With all that in mind, it’s possible to conclude that I read this book at completely the wrong time. I am still baffled as to why it was assigned for high schoolers, who already nurse fears they’re going to live boring little lives and die alone and unmissed. This book served to cement that fear in the minds of many of my classmates. If I read it again in 20 years, I might find something more in common with the miserable characters, whose ambition and lust for life have been eroded by cruel experience–but god, I really hope not.
2. Enduring Love, by Ian McEwan (Jonathan Cape, 1997. ISBN 0-224-05031-1)
Another seemingly odd choice for high school reading, Enduring Love is about professional, married Joe Rose, who attracts an unlikely admirer in younger, lower class Jed Parry. It’s also about a lot of other things: relationships, trauma responses, the desire for children, the faults in human memory. It was adapted into a film starring Daniel Craig which was released fortuitously the year we studied it, so it must have been well-liked. I don’t remember the film; I watched it on an airplane and fainted halfway through, then was excused from seeing it at the cinema in case I fainted again.
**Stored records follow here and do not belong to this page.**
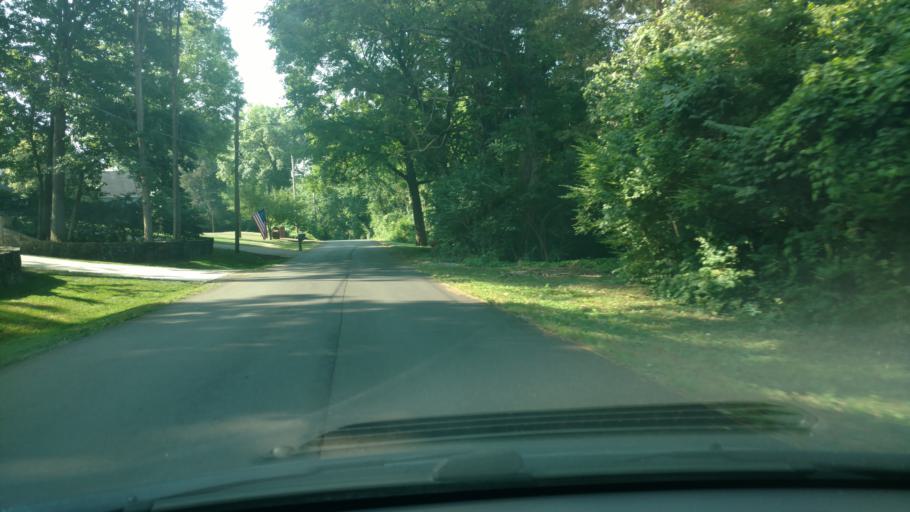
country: US
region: Tennessee
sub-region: Davidson County
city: Lakewood
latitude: 36.2206
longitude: -86.7092
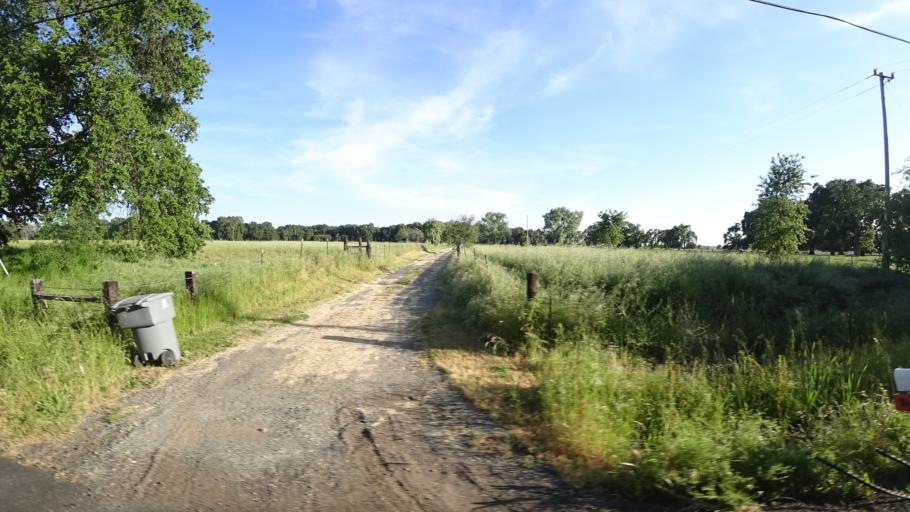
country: US
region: California
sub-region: Placer County
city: Lincoln
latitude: 38.9265
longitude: -121.2793
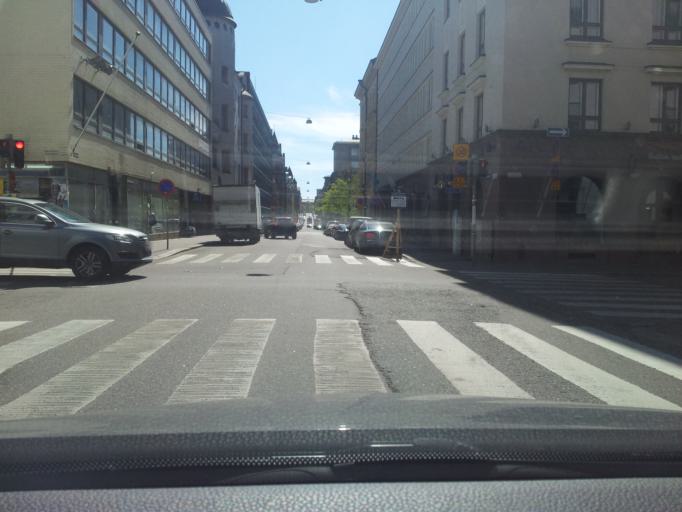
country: FI
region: Uusimaa
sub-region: Helsinki
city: Helsinki
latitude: 60.1646
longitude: 24.9329
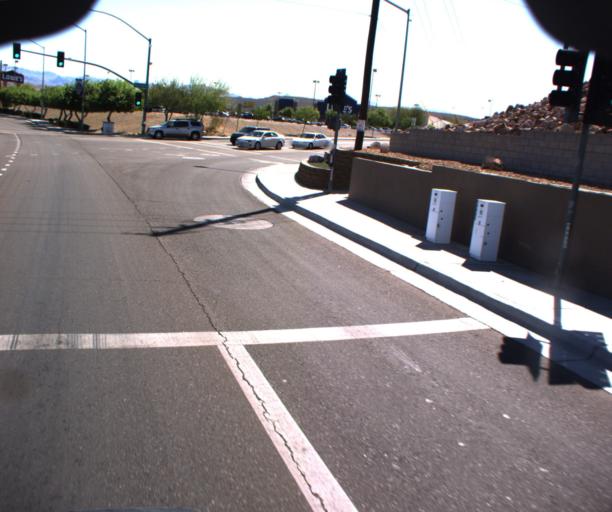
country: US
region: Arizona
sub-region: Mohave County
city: Bullhead City
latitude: 35.1226
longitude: -114.5825
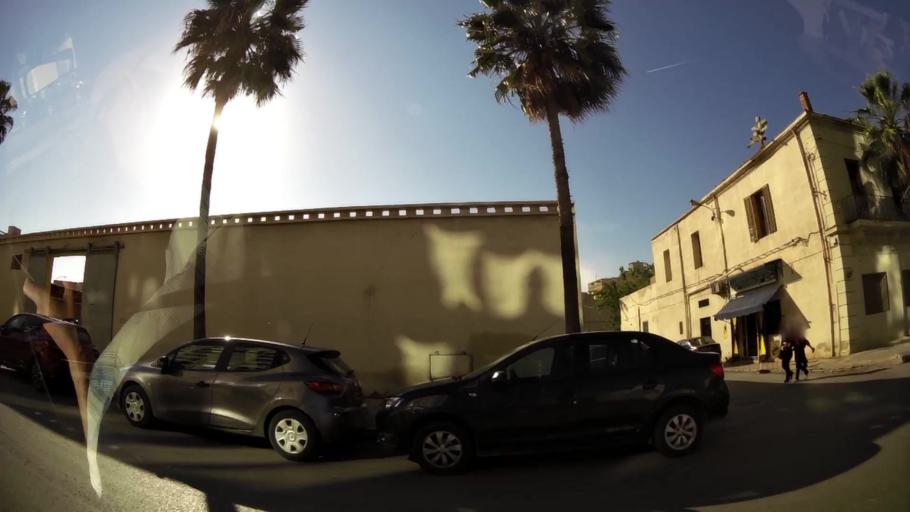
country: MA
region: Oriental
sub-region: Oujda-Angad
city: Oujda
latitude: 34.6857
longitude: -1.9136
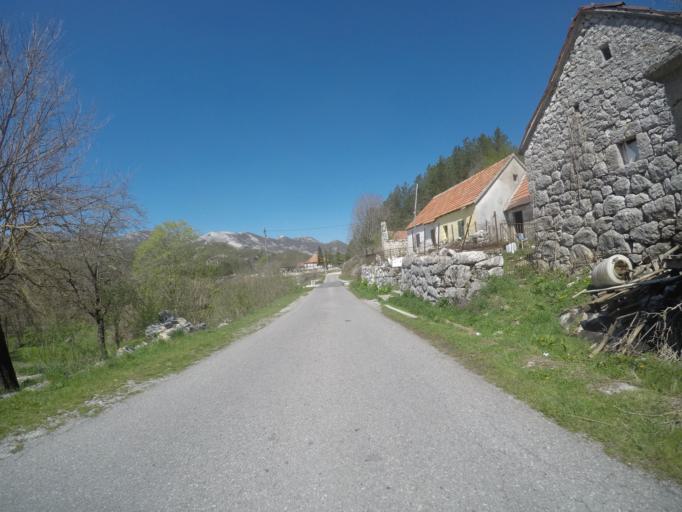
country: ME
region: Cetinje
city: Cetinje
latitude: 42.4636
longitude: 18.8625
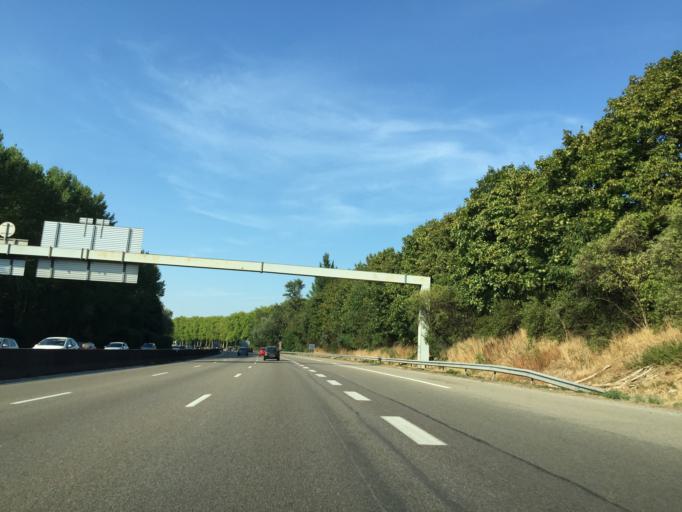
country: FR
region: Alsace
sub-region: Departement du Bas-Rhin
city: Ostwald
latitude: 48.5487
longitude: 7.7304
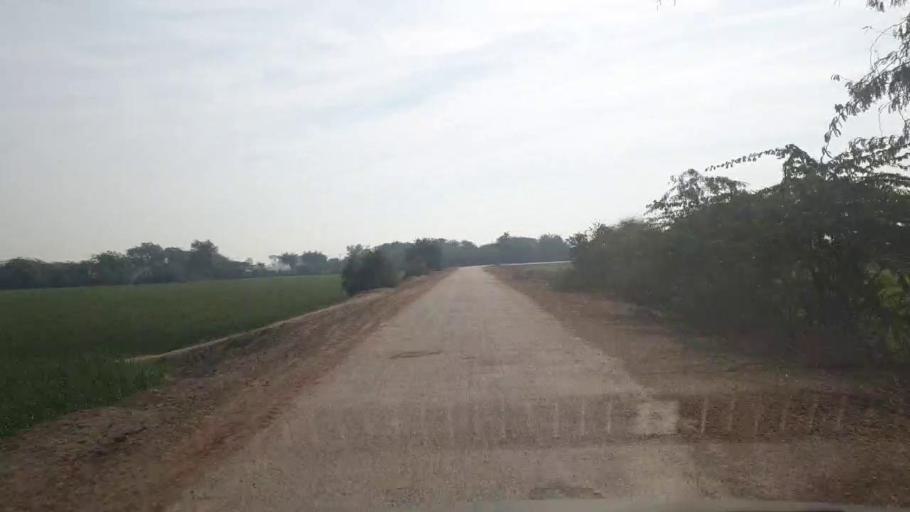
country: PK
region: Sindh
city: Shahpur Chakar
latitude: 26.1844
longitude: 68.5842
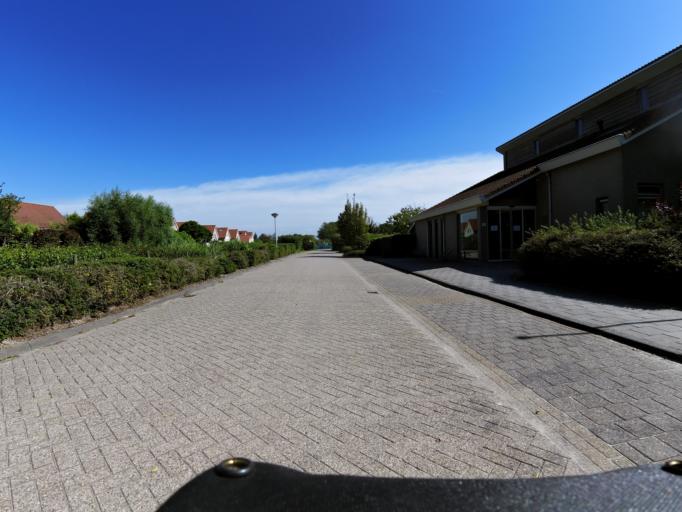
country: NL
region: South Holland
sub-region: Gemeente Goeree-Overflakkee
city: Goedereede
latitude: 51.8001
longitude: 4.0217
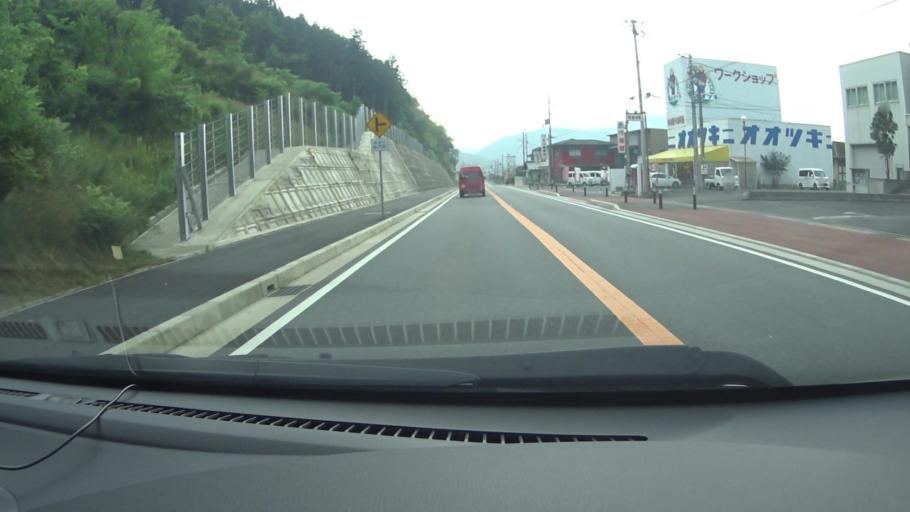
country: JP
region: Kyoto
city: Ayabe
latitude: 35.3042
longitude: 135.2732
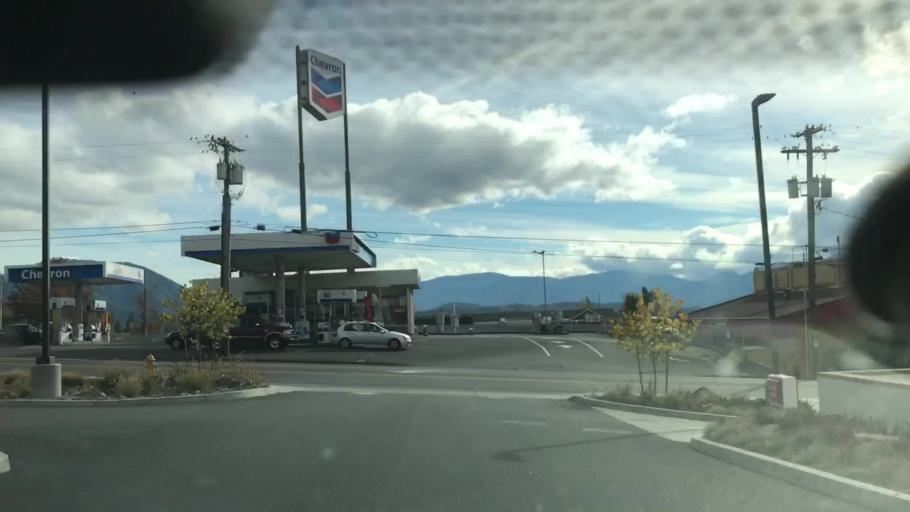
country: US
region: Oregon
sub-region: Josephine County
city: Grants Pass
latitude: 42.4626
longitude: -123.3213
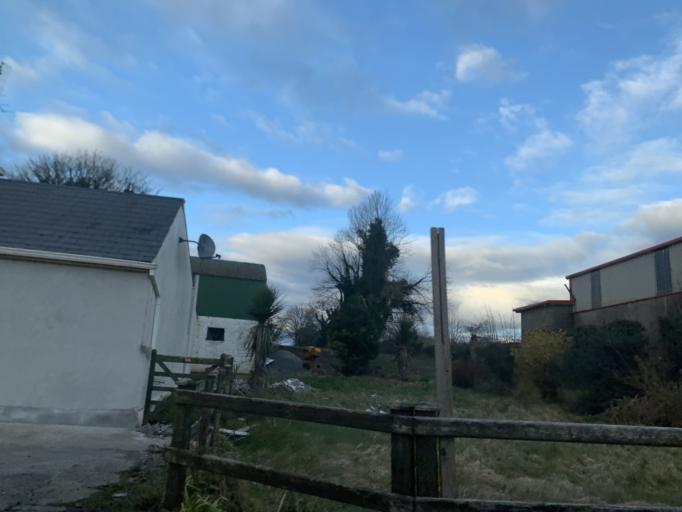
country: IE
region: Connaught
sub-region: Maigh Eo
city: Ballyhaunis
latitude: 53.8593
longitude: -8.7423
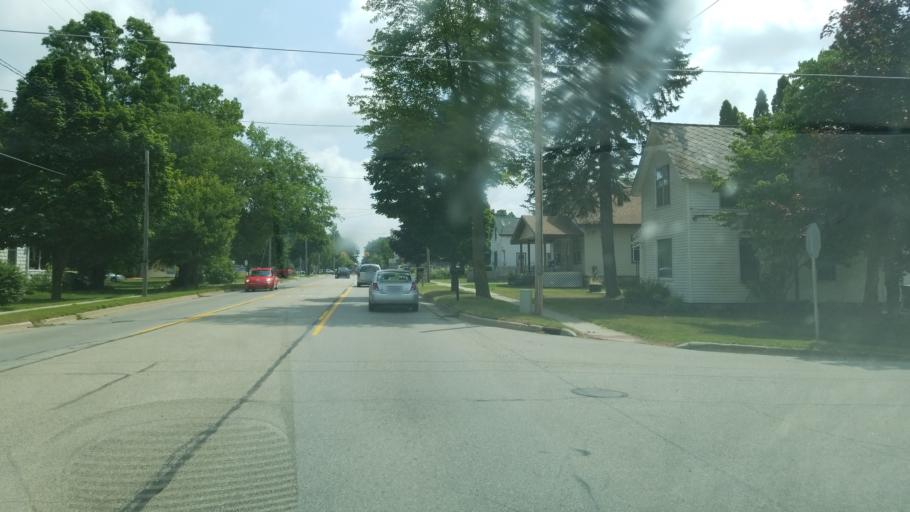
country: US
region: Michigan
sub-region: Kent County
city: Cedar Springs
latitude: 43.2200
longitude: -85.5538
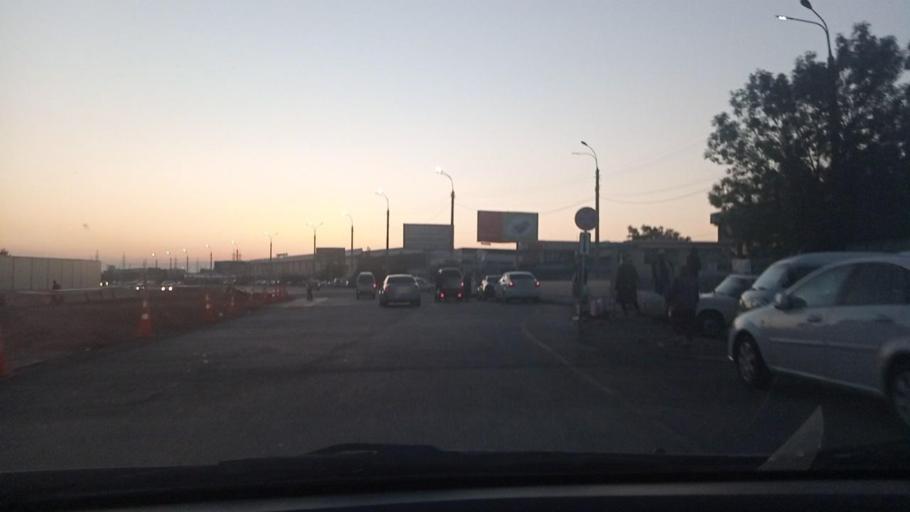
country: UZ
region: Toshkent Shahri
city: Bektemir
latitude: 41.2384
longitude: 69.3322
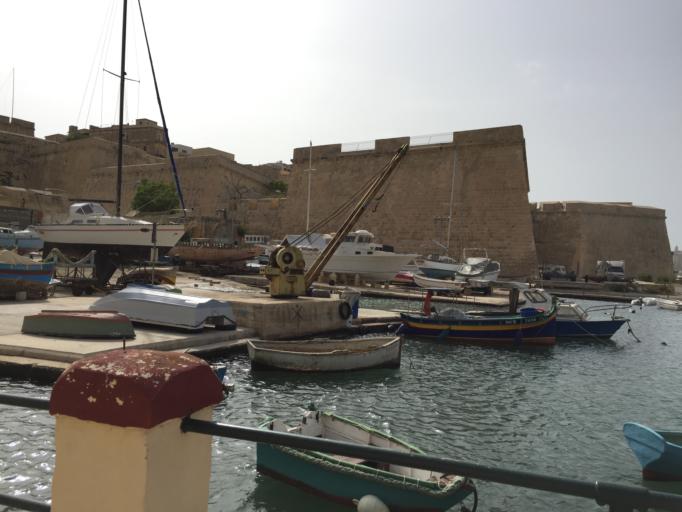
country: MT
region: Bormla
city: Cospicua
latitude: 35.8877
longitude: 14.5262
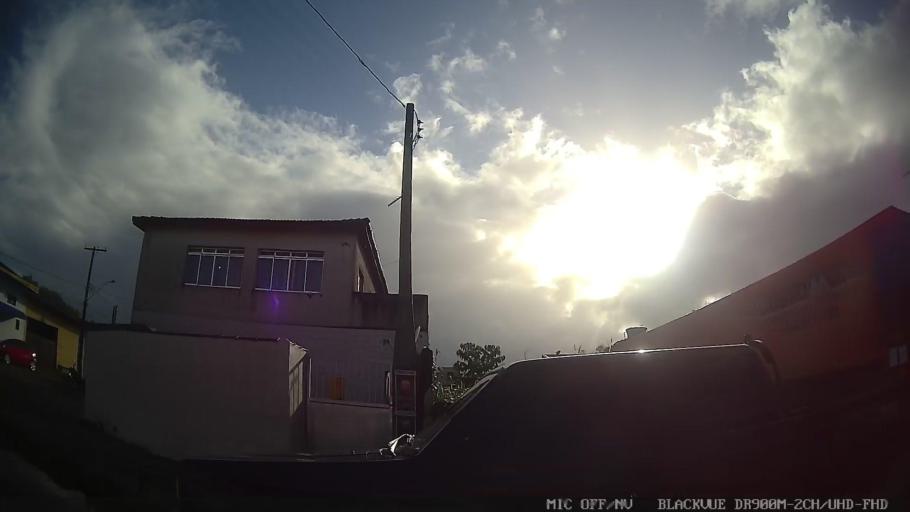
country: BR
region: Sao Paulo
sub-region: Itanhaem
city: Itanhaem
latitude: -24.2369
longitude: -46.8993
Since I feared Enduring Love might have poisoned Ian McEwan for me forever, I read Atonement only hesitantly. I loved it. So I can probably put my dislike of Enduring Love down, again, to simply reading it at the wrong time. I found the main character impossible to relate to. I was a Rammstein-and-Tolkien-obsessed girl; Joe Rose was a middle-aged, cerebral professional who didn’t care for music. His voice and story were too far removed from my own experience.
If I reread Enduring Love now, there’s a good chance I might enjoy it. The plot is certainly interesting, and several fascinating concepts are explored. Joe Rose begins to doubt himself and his own narrative about his relationship with the obsessive and likely dangerous Jed. Perhaps I shall try it again.
3. The Children’s Bach, by Helen Garner (McPhee Gribble, 1984. ISBN 0-86914-029-9)
I maintain a virulent and undying hatred for this book. I did read it–but since I hated it even from the first page I succeeded in finishing it in one awful afternoon. As a consequence I can’t remember the plot or the characters, except for hazy recollections that they were middle class Melbournites. The writing is no doubt excellent, if one likes Helen Garner’s spare style. There were musical allusions, as implied by the title, that I did not understand, though our literature teacher did talk a lot about the concept of “fugue”. The novella is told in a series of vignettes, which is a method I am quite fond of. I am probably a philistine for rejecting this book so completely. Nonetheless, something in it just repelled me.
Having swallowed it in one afternoon I was appalled when the assessment relating to the novella was a painting of scene or object occurring in it. I think I painted a table with a vase on it; I didn’t even want to flick through and find a likely scene.
I haven’t attempted to read any of Helen Garner’s other work, out of fear I may suffer a similar reaction. One day I might. I may even discover The Children’s Bach is not so repelling to me as I found it back then. For the time being, I’ve had to put the book in the category of things for which I have an unreasoning hatred, like the colour peach, stir-fry, and circles. I can offer no explanations.
*That said, I wasn’t a good student. I spent 90% of my time “taking notes” in class. By which I mean, writing copious amounts of fiction.
*I couldn’t study literature that year, as I had a timetable clash.
*The statute of limitations having come into effect, I will say I did write it. I got her quite a decent mark.